Выцветшим, серым безлюдным предстало село Сылва перед Таисией. Из Н. Тагила доехала поездом до железнодорожной станции Шаля, автобусом – до села Сылва. В детском доме перед 17-летней воспитательницей возникли 14-летние парни выше её ростом. Воспитатели и нянечки наперебой нашёптывали страшные истории о воспитанниках, о том, как мальчишки перебирались на противоположный берег и пропадали там, по большей части, тонули. А учителям и воспитателям – тюрьма. Поселилась вместе с учительницей в съёмной комнатке у бабки: кровать, тумбочка, кровать. Другого жилья детдом своим сотрудникам не давал. Через две недели, в середине августа, приехала однокурсница Таисии Валя Железкина. А второе вакантное место воспитателя заняла жена директора детского дома. Да и жить Железкиной было негде. Одной из молодых воспитательниц нужно было уезжать. Таисия проявила твёрдость характера (на деле ею руководил страх) и объявила, что уедет сама. Ехать за новым распределением в Свердловск. Деньги не тратила даже на еду, только бы хватило на дорогу. В облоно встретила ещё одну однокурсницу из класса «Б», «фортепьянного», Валю Кирьянову. Её определили музыкальным работником в один из свердловских детских садов. У неё была мама! И работала она на мясокомбинате! Конец августа, все вакансии распределены. «Поедете в Верхотурье, на Заимку в дошкольный детский дом?» – спросила зав. облоно, миловидная женщина со странной фамилий Таран. «Поеду». «Куда угодно поеду, лишь бы была работа и крыша над головой», – решила Таисия. Валя Кирьянова пригласила Таисию к себе домой. Домом это назвать нельзя, но на Урале после войны такое пристанище считалось нормальным жильём: кладовка в подвальном помещении. Мать Вали достала откуда-то мятую картонную пачку пельменей. Сварили на керосине, угостили и Таисию. Поздним вечером Валя проводила Таисию на вокзал. Сытую Таисию уже не пугала новая дорога. Ночь, дощатый вагон, бачок с водой и привязанная к нему цепью кружка. Напротив сидит женщина средних лет (взрослая, как казалось девушке). Расспросила, куда девушка едет и почему её билет забрала проводница? «Если едешь по работе, то билет тебе оплатят», – пояснила попутчица. С комком обиды в горле пошла к проводнице просить билет. Билет ей вернули, но всю жизнь относилась к проводникам поездов как к жуликам. «Почему все такие нечестные?!»

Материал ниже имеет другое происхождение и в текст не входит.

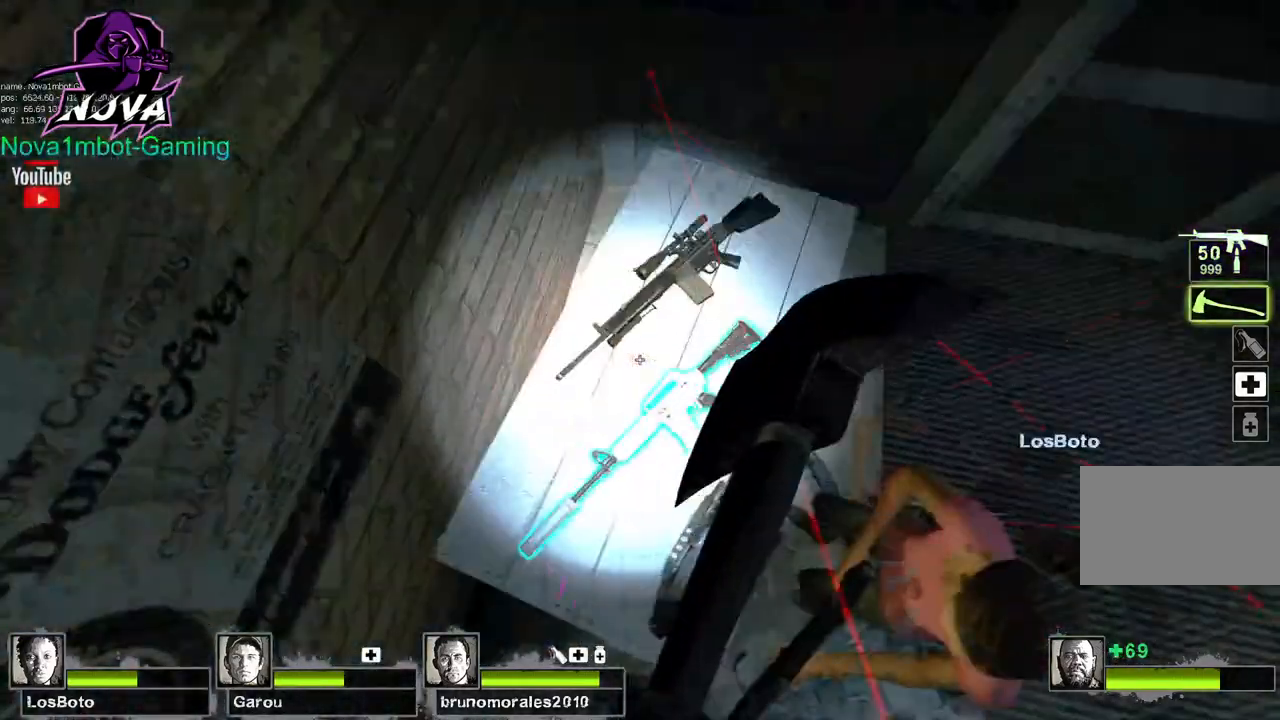
{"keys": ["ctrl"], "mouse": [], "events": [[17, "ctrl", "down"]]}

Осень правила погодой ранним августовским утром в Верхотурье. Станция «Верхотурье», а посёлок – Привокзальный. До Верхотурья 7 километров Таисия доехала автобусом. «А где здесь Заимка? Как добраться?»– спрашивала малочисленных прохожих 18-летний педагог-специалист. Угрюмы, суровы люди в малочисленных посёлках, к чужакам относятся с недоверием, враждой. Да откуда взяться веселью, радости, доброте? Верхотурье в старину был город административный, торговый – «ворота в Сибирь»: крепость, таможня, военный контингент. После основания Екатеринбурга, особенно после открытия Московско-Сибирского тракта в 1763 году, развитие Верхотурья значительно изменилось – Верхотурье превратилось в центр православный. В 1920-30- е годы в Верхотурье закрывали церкви, часть из них разрушили. Действующей оставалась только Успенская церковь на кладбище. В 1926 году Верхотурье утратило статус города (став селом), который вернули лишь в 1947 году – в честь его 350-летия.

Но статус города не изменил деревню 1955 года. Улицы из грязи и камней, деревянные избы, кое-где на высоком фундаменте – 2-х этажные, над чернотой и серостью возвышаются полуразрушенные, без куполов, многочисленные церкви. У людей забрали всё: и физическую, прибыльную работу и душевное равновесие.